The Coast Guard‘s homeland security role is still evolving; however,
its resource commitments to this area are substantial and will likely
grow. For example, under the recently enacted Maritime Transportation
Security Act, the Coast Guard will likely perform numerous security
tasks, such as approving security plans for vessels and waterside
facilities, serving on area maritime security advisory committees,
assessing antiterrorism measures at foreign ports, and maintaining
harbor patrols. The Coast Guard has not yet estimated its costs for
these activities; however, the President‘s fiscal year 2004 budget
request includes over $200 million for new homeland security
initiatives, including new patrol boats, additional port security
teams, and increased intelligence capabilities.
To provide for the orderly transition of the Coast Guard to DHS on
March 1, 2003, the Coast Guard established a transition team last year
that identified and began addressing issues that needed attention.
Coast Guard officials told us that they patterned their transition
process after key practices that we identified as important to
successful mergers, acquisitions, and transformations.[Footnote 6] The
agency‘s transition team consists of top management, led by the Chief
of Staff, and enlists the assistance of numerous staff expertise
throughout the agency through matrixing. According to Coast Guard
officials, the scope of transition issues spans a wide variety of
topics, including administrative and support functions, strategy,
outreach and communication issues, legal considerations, and
information management.
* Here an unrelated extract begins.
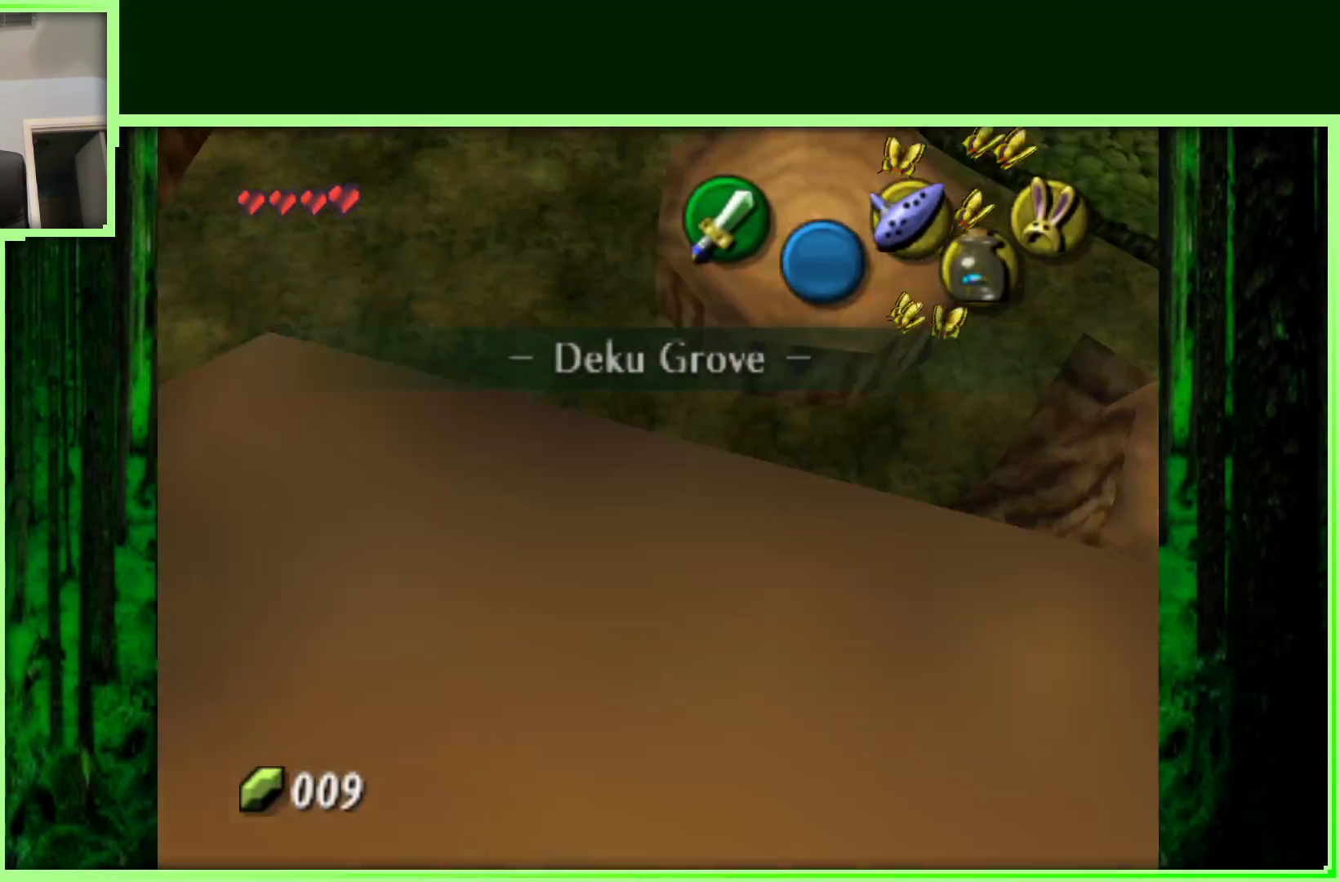
{"buttons": [], "left_stick": "up", "events": [[183, "left_stick", "up-left"], [400, "left_stick", "up"]]}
The transition team focuses on both DHS-related
issues and on issues related to maintaining an enduring relationship
with the Department of Transportation (DOT). In addition to its own
transition team, senior Coast Guard officials participated with OMB in
developing the DHS reorganization plan late last year.[Footnote 7]
Also, key Coast Guard officials participate on joint DHS and DOT
transition teams that have been established to deal with transition
issues in each department.
The Coast Guard Faces Numerous Complex Implementation Challenges as It
Transitions into DHS:
We have testified that, despite the complexity and enormity of the
implementation and transformation of DHS, there is likely to be
considerable benefit over time from restructuring homeland security
functions.[Footnote 8] These benefits include reducing risk and
improving the economy, efficiency, and effectiveness of these
consolidated agencies and programs. In the short term, however, there
are numerous complicated challenges that will need to be resolved,
making implementation a process that will take considerable time and
effort. Reorganizations frequently encounter start-up problems and
unanticipated consequences, and it is not uncommon for management
challenges to remain for some time. Our past work on government
restructuring and reorganization has identified a number of factors
that are critical to success in these efforts. Coast Guard officials
now involved in transition efforts told us that they are aware of these
factors and are addressing many of them as they prepare to move to DHS.
Our testimony today focuses on six of these factors--strategic
planning, communication and partnership-building, performance
management, human capital strategy, information management and
technology, and acquisition management--and, based on past work, some
of the key challenges the Coast Guard faces in addressing and resolving
them.
Strategic Planning:
The strategic planning process involves assessing internal and external
environments, working with stakeholders, aligning activities,
processes, and resources in support of mission-related outcomes.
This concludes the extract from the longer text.